Once banana fibers are prepared, the next step is to transform them into banana paper and menstrual pads. Sparśa developed and built its own production line in Nepal — combining machinery for fiber pulping, pressing, drying, paper-making, and pad assembly. Because some of this equipment did not exist on the market, our team designed machines from scratch in collaboration with skilled workshops in Kathmandu, adapting them for small-scale, cost-effective production. Locally designed paper-making equipment and pad-shaping machines were prototyped, tested, and refined in real factory conditions.

This engineering innovation is at the heart of Sparśa’s model: it proves that advanced machinery can be developed locally, reducing dependency on costly imports and strengthening Nepal’s industrial capacity. From paper moulds and deckles to pad-shaping machines, each design was prototyped, tested, and refined in real factory conditions. By making these designs openly available, we ensure that other initiatives worldwide can replicate production using locally sourced fibers.

This step is already showcased in PANORAMA solution ‘Engineering for the Production of Compostable Pads’, where readers can follow the full workflow from banana paper to absorbent core to finished pad. Further technical details, including CAD files and full documentation of the ‘From Natural Fibre to Paper: A Practical Solution Centered on Equipment Design for Small-Scale Production’ will be provided as a separate PANORAMA solution page to be published by November 2025, offering practical, step-by-step guidance for replicating both equipment design and small-scale production processes.

  • Local engineering partnerships: Close collaboration with leading Kathmandu workshops enabled machine design, fabrication, and troubleshooting directly on-site.
  • Hands-on R&D culture: Our team embraced prototyping and iteration, testing each machine in real factory conditions.

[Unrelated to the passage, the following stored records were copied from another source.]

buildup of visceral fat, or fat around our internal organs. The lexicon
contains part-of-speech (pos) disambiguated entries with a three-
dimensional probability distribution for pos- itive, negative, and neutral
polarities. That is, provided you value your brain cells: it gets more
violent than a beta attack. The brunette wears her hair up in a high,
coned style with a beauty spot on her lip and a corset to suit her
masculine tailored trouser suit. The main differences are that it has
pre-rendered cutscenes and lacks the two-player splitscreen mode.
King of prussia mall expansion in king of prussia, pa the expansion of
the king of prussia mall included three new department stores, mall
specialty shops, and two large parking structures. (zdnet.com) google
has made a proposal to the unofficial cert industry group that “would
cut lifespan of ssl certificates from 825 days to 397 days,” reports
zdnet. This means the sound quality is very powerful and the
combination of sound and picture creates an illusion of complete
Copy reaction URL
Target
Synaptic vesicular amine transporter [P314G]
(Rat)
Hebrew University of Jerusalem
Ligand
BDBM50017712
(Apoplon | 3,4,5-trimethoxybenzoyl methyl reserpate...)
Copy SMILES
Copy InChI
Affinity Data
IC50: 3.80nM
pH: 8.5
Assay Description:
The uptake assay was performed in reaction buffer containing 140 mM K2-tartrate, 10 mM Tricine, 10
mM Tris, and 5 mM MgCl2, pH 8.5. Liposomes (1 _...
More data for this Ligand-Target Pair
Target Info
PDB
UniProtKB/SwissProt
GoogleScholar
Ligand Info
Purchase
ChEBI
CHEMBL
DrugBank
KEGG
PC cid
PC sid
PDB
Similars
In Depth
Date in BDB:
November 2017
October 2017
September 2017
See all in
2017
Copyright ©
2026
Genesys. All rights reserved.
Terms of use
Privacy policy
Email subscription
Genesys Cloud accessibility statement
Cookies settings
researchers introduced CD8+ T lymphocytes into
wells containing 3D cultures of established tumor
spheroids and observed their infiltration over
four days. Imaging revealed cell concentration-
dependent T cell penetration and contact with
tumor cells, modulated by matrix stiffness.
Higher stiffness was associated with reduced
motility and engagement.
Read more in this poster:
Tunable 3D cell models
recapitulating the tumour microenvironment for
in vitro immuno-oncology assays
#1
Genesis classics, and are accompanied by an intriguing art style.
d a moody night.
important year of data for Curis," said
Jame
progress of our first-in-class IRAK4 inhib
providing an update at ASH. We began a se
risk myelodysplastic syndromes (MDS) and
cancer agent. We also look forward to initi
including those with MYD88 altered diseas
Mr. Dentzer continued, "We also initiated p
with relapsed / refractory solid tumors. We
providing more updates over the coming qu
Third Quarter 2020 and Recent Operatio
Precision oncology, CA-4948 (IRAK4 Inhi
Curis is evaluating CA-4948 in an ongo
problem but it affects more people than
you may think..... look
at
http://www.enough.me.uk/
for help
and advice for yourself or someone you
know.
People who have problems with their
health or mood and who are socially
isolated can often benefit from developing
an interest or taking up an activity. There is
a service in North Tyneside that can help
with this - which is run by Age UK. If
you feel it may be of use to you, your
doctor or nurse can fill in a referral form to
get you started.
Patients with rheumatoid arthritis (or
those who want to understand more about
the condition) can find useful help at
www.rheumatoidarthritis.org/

  • Open-source mindset: Commitment to documenting CAD files, SOPs, and lessons learned ensures global replicability.
  • Integration into production chain: Machines were designed not as stand-alone units but to fit into a step-by-step workflow — from fiber to paper to pad.

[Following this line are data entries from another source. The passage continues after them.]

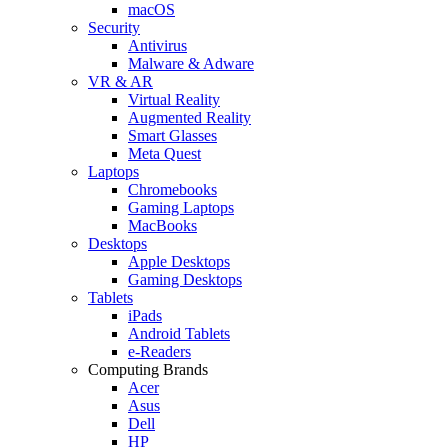
macOS
Security
Antivirus
Malware & Adware
VR & AR
Virtual Reality
Augmented Reality
Smart Glasses
Meta Quest
Laptops
Chromebooks
Gaming Laptops
MacBooks
Desktops
Apple Desktops
Gaming Desktops
Tablets
iPads
Android Tablets
e-Readers
Computing Brands
Acer
Asus
Dell
HP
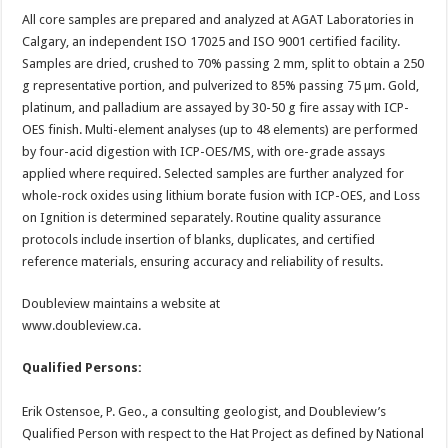
All core samples are prepared and analyzed at AGAT Laboratories in
Calgary, an independent ISO 17025 and ISO 9001 certified facility.
Samples are dried, crushed to 70% passing 2 mm, split to obtain a 250
g representative portion, and pulverized to 85% passing 75 µm. Gold,
platinum, and palladium are assayed by 30-50 g fire assay with ICP-
OES finish. Multi-element analyses (up to 48 elements) are performed
by four-acid digestion with ICP-OES/MS, with ore-grade assays
applied where required. Selected samples are further analyzed for
whole-rock oxides using lithium borate fusion with ICP-OES, and Loss
on Ignition is determined separately. Routine quality assurance
protocols include insertion of blanks, duplicates, and certified
reference materials, ensuring accuracy and reliability of results.
Doubleview maintains a website at
www.doubleview.ca.
Qualified Persons:
Erik Ostensoe, P. Geo., a consulting geologist, and Doubleview’s
Qualified Person with respect to the Hat Project as defined by National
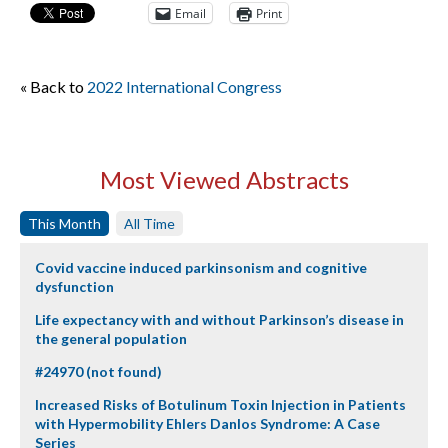
Email
Print
« Back to
2022 International Congress
Most Viewed Abstracts
This Month
All Time
Covid vaccine induced parkinsonism and cognitive
dysfunction
Life expectancy with and without Parkinson’s disease in
the general population
#24970 (not found)
Increased Risks of Botulinum Toxin Injection in Patients
with Hypermobility Ehlers Danlos Syndrome: A Case
Series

  • Innovation takes longer than expected: Building pad-making machines locally required repeated redesigns and months of adjustments.
  • Context matters: Designing for Nepal meant accounting for limited spare parts and infrastructure — machines had to be robust and maintainable locally.

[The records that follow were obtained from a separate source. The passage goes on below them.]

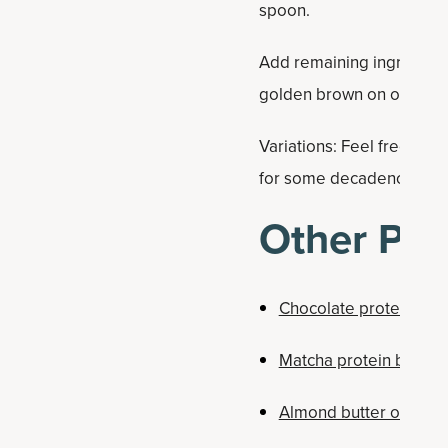
spoon.
Add remaining ingredients
golden brown on outside
Variations: Feel free to s
for some decadence.
Other Pro
Chocolate protein bar
Matcha protein bars
Almond butter oatmeal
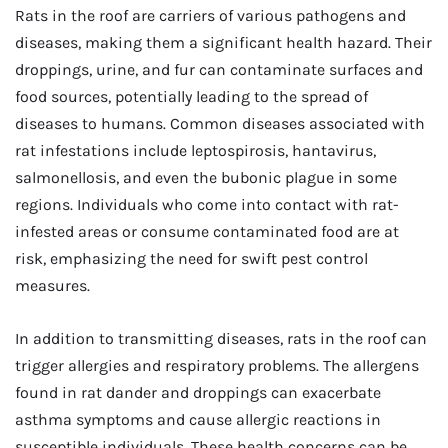
Rats in the roof are carriers of various pathogens and
diseases, making them a significant health hazard. Their
droppings, urine, and fur can contaminate surfaces and
food sources, potentially leading to the spread of
diseases to humans. Common diseases associated with
rat infestations include leptospirosis, hantavirus,
salmonellosis, and even the bubonic plague in some
regions. Individuals who come into contact with rat-
infested areas or consume contaminated food are at
risk, emphasizing the need for swift pest control
measures.
In addition to transmitting diseases, rats in the roof can
trigger allergies and respiratory problems. The allergens
found in rat dander and droppings can exacerbate
asthma symptoms and cause allergic reactions in
susceptible individuals. These health concerns can be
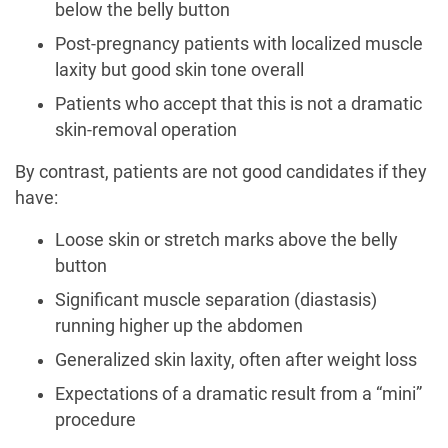
below the belly button
Post-pregnancy patients with localized muscle
laxity but good skin tone overall
Patients who accept that this is not a dramatic
skin-removal operation
By contrast, patients are not good candidates if they
have:
Loose skin or stretch marks above the belly
button
Significant muscle separation (diastasis)
running higher up the abdomen
Generalized skin laxity, often after weight loss
Expectations of a dramatic result from a “mini”
procedure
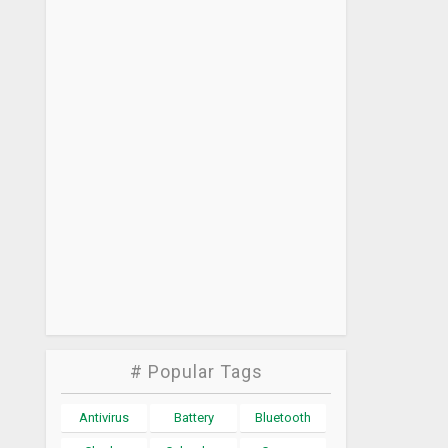
# Popular Tags
Antivirus
Battery
Bluetooth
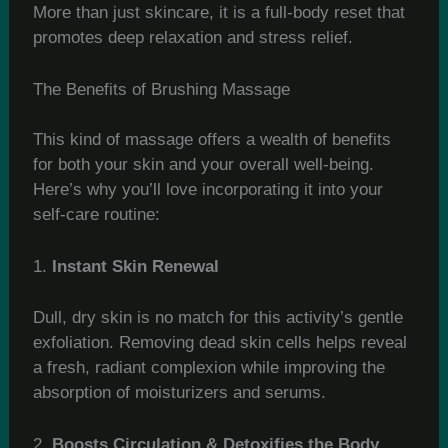
More than just skincare, it is a full-body reset that
promotes deep relaxation and stress relief.
The Benefits of Brushing Massage
This kind of massage offers a wealth of benefits
for both your skin and your overall well-being.
Here’s why you’ll love incorporating it into your
self-care routine:
1.
Instant Skin Renewal
Dull, dry skin is no match for this activity’s gentle
exfoliation. Removing dead skin cells helps reveal
a fresh, radiant complexion while improving the
absorption of moisturizers and serums.
2.
Boosts Circulation & Detoxifies the Body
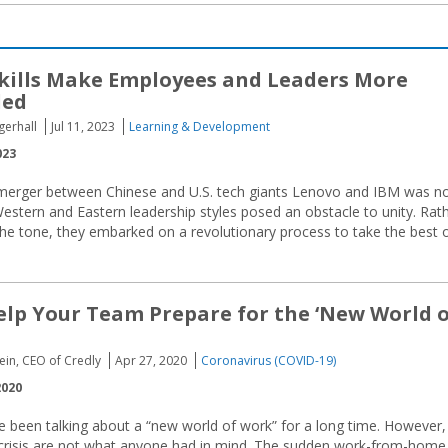
kills Make Employees and Leaders More
ded
gerhall
Jul 11, 2023
Learning & Development
023
merger between Chinese and U.S. tech giants Lenovo and IBM was n
stern and Eastern leadership styles posed an obstacle to unity. Rat
he tone, they embarked on a revolutionary process to take the best 
Help Your Team Prepare for the ‘New World 
ein, CEO of Credly
Apr 27, 2020
Coronavirus (COVID-19)
2020
 been talking about a “new world of work” for a long time. However,
et crisis are not what anyone had in mind. The sudden work-from-home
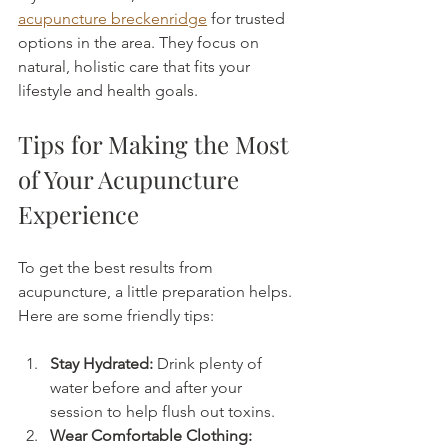
acupuncture breckenridge
 for trusted 
options in the area. They focus on 
natural, holistic care that fits your 
lifestyle and health goals.
Tips for Making the Most 
of Your Acupuncture 
Experience
To get the best results from 
acupuncture, a little preparation helps. 
Here are some friendly tips:
Stay Hydrated:
 Drink plenty of 
water before and after your 
session to help flush out toxins.
Wear Comfortable Clothing:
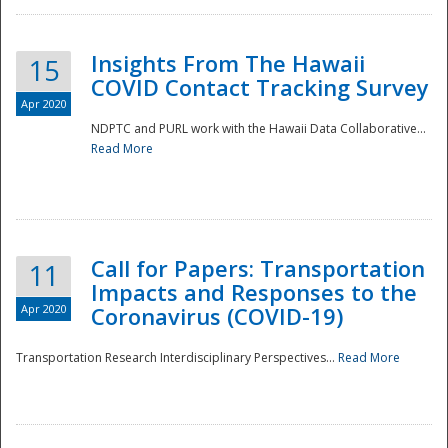
Insights From The Hawaii
15
COVID Contact Tracking Survey
Apr 2020
NDPTC and PURL work with the Hawaii Data Collaborative...
Read More
Disaster
Call for Papers: Transportation
11
Impacts and Responses to the
Apr 2020
Coronavirus (COVID-19)
Transportation Research Interdisciplinary Perspectives...
Read More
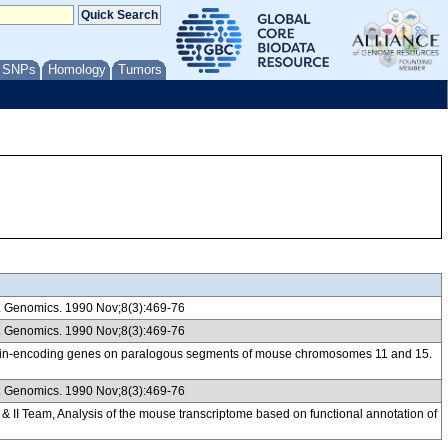
/ SNPs
Homology
Tumors
. Genomics. 1990 Nov;8(3):469-76
. Genomics. 1990 Nov;8(3):469-76
eratin-encoding genes on paralogous segments of mouse chromosomes 11 and 15.
. Genomics. 1990 Nov;8(3):469-76
 Team, Analysis of the mouse transcriptome based on functional annotation of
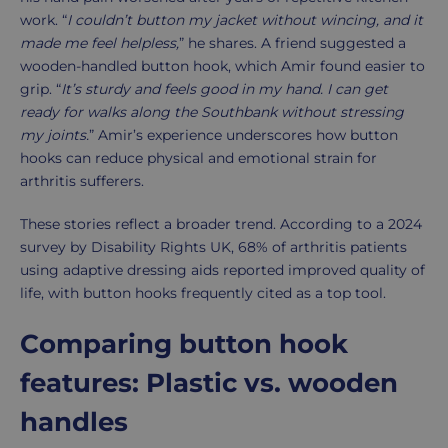
work. “
I couldn’t button my jacket without wincing, and it
made me feel helpless,
” he shares. A friend suggested a
wooden-handled button hook, which Amir found easier to
grip. “
It’s sturdy and feels good in my hand. I can get
ready for walks along the Southbank without stressing
my joints.
” Amir’s experience underscores how button
hooks can reduce physical and emotional strain for
arthritis sufferers.
These stories reflect a broader trend. According to a 2024
survey by Disability Rights UK, 68% of arthritis patients
using adaptive dressing aids reported improved quality of
life, with button hooks frequently cited as a top tool.
Comparing button hook
features: Plastic vs. wooden
handles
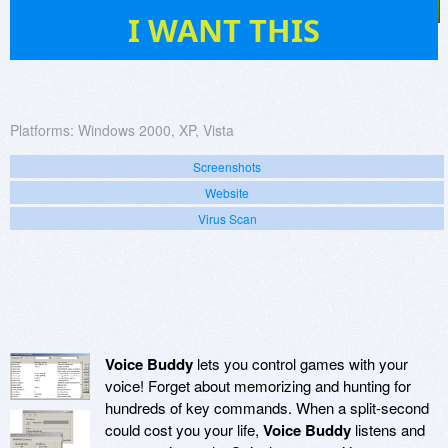
11
I WANT THIS
Platforms:
Windows 2000, XP, Vista
Screenshots
Website
Virus Scan
Voice Buddy
lets you control games with your
voice! Forget about memorizing and hunting for
hundreds of key commands. When a split-second
could cost you your life,
Voice Buddy
listens and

  • Iterative testing is essential: Every adjustment in machinery affects product quality; without continuous user feedback and lab verification, the pad would not meet standards.
  • Capacity building as a legacy: Investing in local engineering strengthens future resilience — Nepalese workshops can now replicate and improve these designs independently.
  • Donor/partner insight: Funding machinery development is not just about producing pads; it creates transferable know-how, empowering entrepreneurs in menstrual health, packaging, and other fiber-based industries across the Global South.